During biofeedback, you'll be connected to a machine that tells you and your therapist when you are relaxing your body. With sensors placed over specific muscle sites, the therapist can read the tension in your muscles, your heart rate, your breathing pattern, the amount of sweat produced, and/or body temperature. Any one of these readings can let the therapist know if you are learning to relax. Biofeedback can be fun -- it's almost like playing a computer game.

Relaxation techniques. Relaxation techniques can help reduce anxiety and negative thoughts and help you manage stress. Common relaxation techniques include deep abdominal breathing, meditation, listening to calming music, and activities like yoga and tai chi.

To reduce normal levels of anxiety, set aside a period of about 20 minutes each day to devote to relaxation. Remove distractions as much as possible. Turn off the sound on your computer and the ringer on your cell phone.

During the 20-minute period, remain as still as you can. Focus your thoughts on the immediate moment, and eliminate any outside thoughts that compete for your attention. Try to notice which parts of your body feel relaxed, and which feel tense.

As you go through these steps, try to imagine that every muscle in your body is becoming relaxed and free of tension. Picture all the muscles in your body beginning to go loose and limp.

Concentrate on making your breathing slow and even. Each time you exhale, picture your muscles becoming even more relaxed, as if with each breath you breathe the tension away.

At the end of 20 minutes, take a few moments to focus on the feelings and sensations you have been able to achieve. Notice whether areas that felt tense now feel looser, and whether any areas of tightness remain.
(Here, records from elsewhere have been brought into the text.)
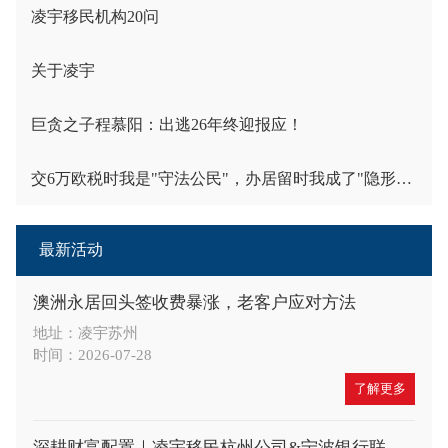
凌宇移民机构20问
关于凌宇
巨贪之子程慕阳：出逃26年终迎报应！
交6万欧税时我是"守法公民"，办居留时我成了"隐形人"
最新活动
澳洲永居回头签收费暴涨，老客户应对方法
地址：凌宇苏州
时间：2026-07-28
了解更多
深耕财富配置｜凌宇移民杭州公司&宁波银行联合举办高端财富沙龙，共探A股大势与全球身份布局新机遇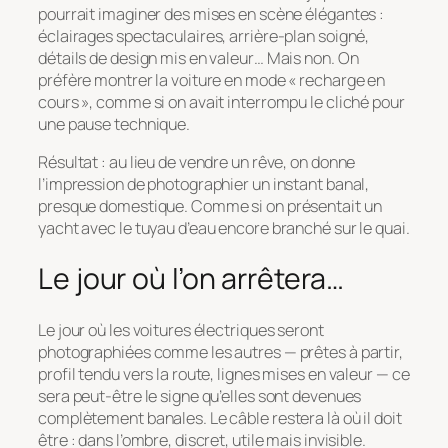
pourrait imaginer des mises en scène élégantes :
éclairages spectaculaires, arrière-plan soigné,
détails de design mis en valeur… Mais non. On
préfère montrer la voiture en mode « recharge en
cours », comme si on avait interrompu le cliché pour
une pause technique.
Résultat : au lieu de vendre un rêve, on donne
l’impression de photographier un instant banal,
presque domestique. Comme si on présentait un
yacht avec le tuyau d’eau encore branché sur le quai.
Le jour où l’on arrêtera…
Le jour où les voitures électriques seront
photographiées comme les autres — prêtes à partir,
profil tendu vers la route, lignes mises en valeur — ce
sera peut-être le signe qu’elles sont devenues
complètement banales. Le câble restera là où il doit
être : dans l’ombre, discret, utile mais invisible.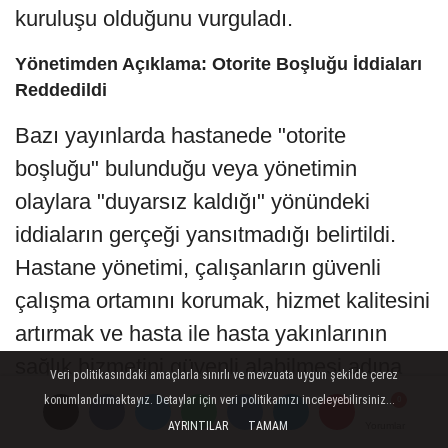
kuruluşu olduğunu vurguladı.
Yönetimden Açıklama: Otorite Boşluğu İddiaları
Reddedildi
Bazı yayınlarda hastanede "otorite
boşluğu" bulunduğu veya yönetimin
olaylara "duyarsız kaldığı" yönündeki
iddiaların gerçeği yansıtmadığı belirtildi.
Hastane yönetimi, çalışanların güvenli
çalışma ortamını korumak, hizmet kalitesini
artırmak ve hasta ile hasta yakınlarının
sağlık hizmetini güvenli alabilmesi adına
Veri politikasındaki amaçlarla sınırlı ve mevzuata uygun şekilde çerez
tüm süreçleri hassasiyetle takip ettiğini
konumlandırmaktayız. Detaylar için veri politikamızı inceleyebilirsiniz...
AYRINTILAR
TAMAM
Yorumlar
Yorumlar
Yorumlar
bildirdi.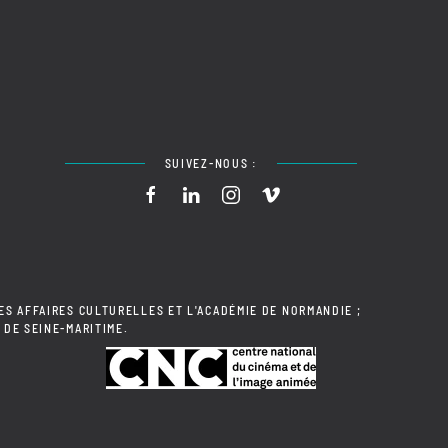
SUIVEZ-NOUS :
ES AFFAIRES CULTURELLES ET L'ACADÉMIE DE NORMANDIE ;
 DE SEINE-MARITIME.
Some people find that chanting (even a single word) or singing, praying, or focusing their vision on an object or flickering light source (like a candle or fireplace) also helps them achieve a more relaxed state of mind.

Don't be surprised if the relaxed feeling begins to fade once you get up and return to your normal activities. Many teens find that it is only after several weeks of daily, consistent practice that they are able to maintain the relaxed feeling beyond the practice session.

If you have high levels of anxiety as mentioned above, it's important to seek treatment. About 13% of teenagers have high enough anxiety to need medical or psychotherapeutic treatment.